What you are asked to do: Copy each line of the entries that includes the word "envío".

Dataset records:
###

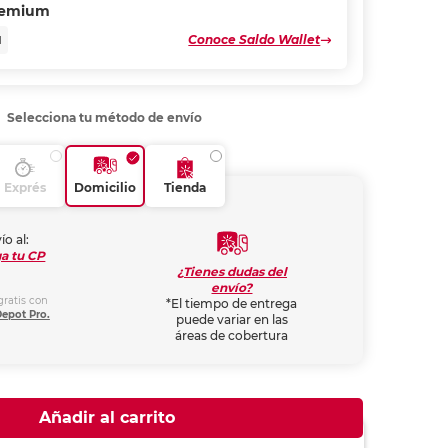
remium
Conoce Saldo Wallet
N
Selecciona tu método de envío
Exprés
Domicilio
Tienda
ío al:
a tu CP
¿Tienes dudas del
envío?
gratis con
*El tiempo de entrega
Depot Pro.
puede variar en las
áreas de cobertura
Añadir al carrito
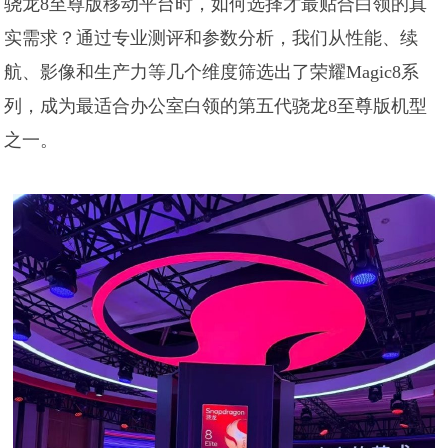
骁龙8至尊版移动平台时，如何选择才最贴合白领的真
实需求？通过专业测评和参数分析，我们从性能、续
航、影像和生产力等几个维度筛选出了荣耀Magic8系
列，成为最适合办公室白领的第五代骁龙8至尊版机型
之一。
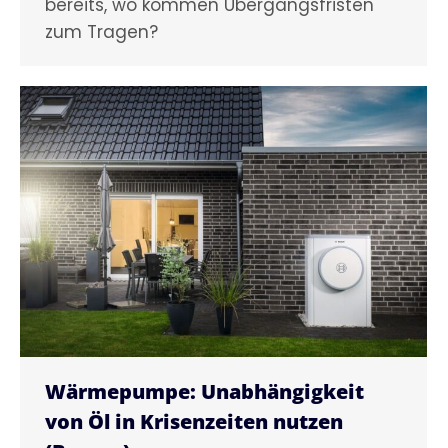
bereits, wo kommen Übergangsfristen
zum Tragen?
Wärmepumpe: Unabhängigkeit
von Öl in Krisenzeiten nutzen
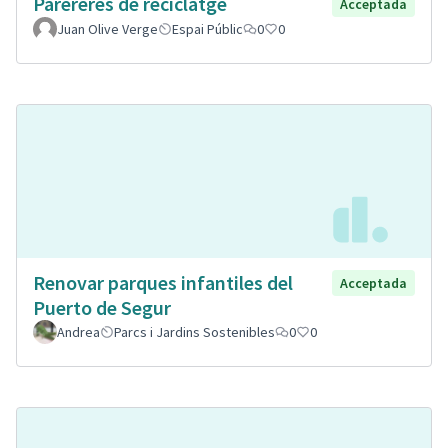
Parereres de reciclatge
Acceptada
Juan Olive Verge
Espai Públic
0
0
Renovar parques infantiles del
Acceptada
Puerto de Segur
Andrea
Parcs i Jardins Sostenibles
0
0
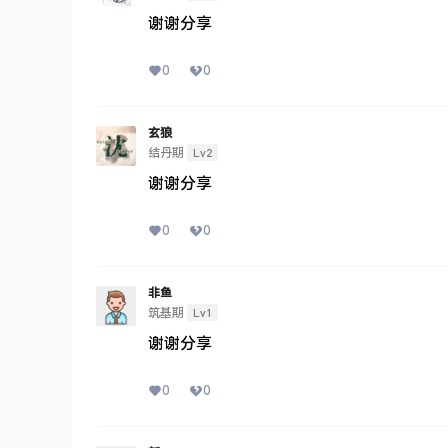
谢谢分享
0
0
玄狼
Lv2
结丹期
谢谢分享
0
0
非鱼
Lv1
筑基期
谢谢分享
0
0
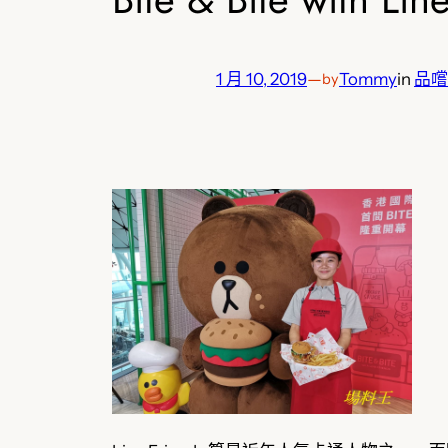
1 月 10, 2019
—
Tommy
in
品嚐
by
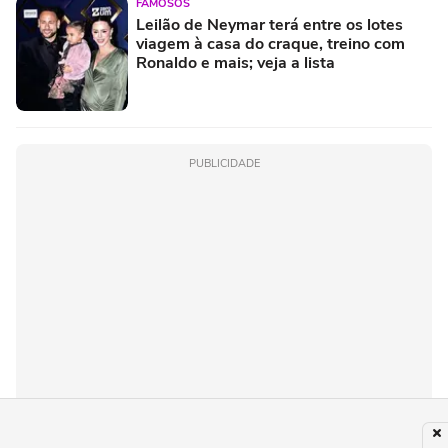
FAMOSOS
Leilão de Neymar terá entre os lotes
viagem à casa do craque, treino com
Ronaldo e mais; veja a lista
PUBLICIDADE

###

Exercise answer:
Selecciona tu método de envío
envío?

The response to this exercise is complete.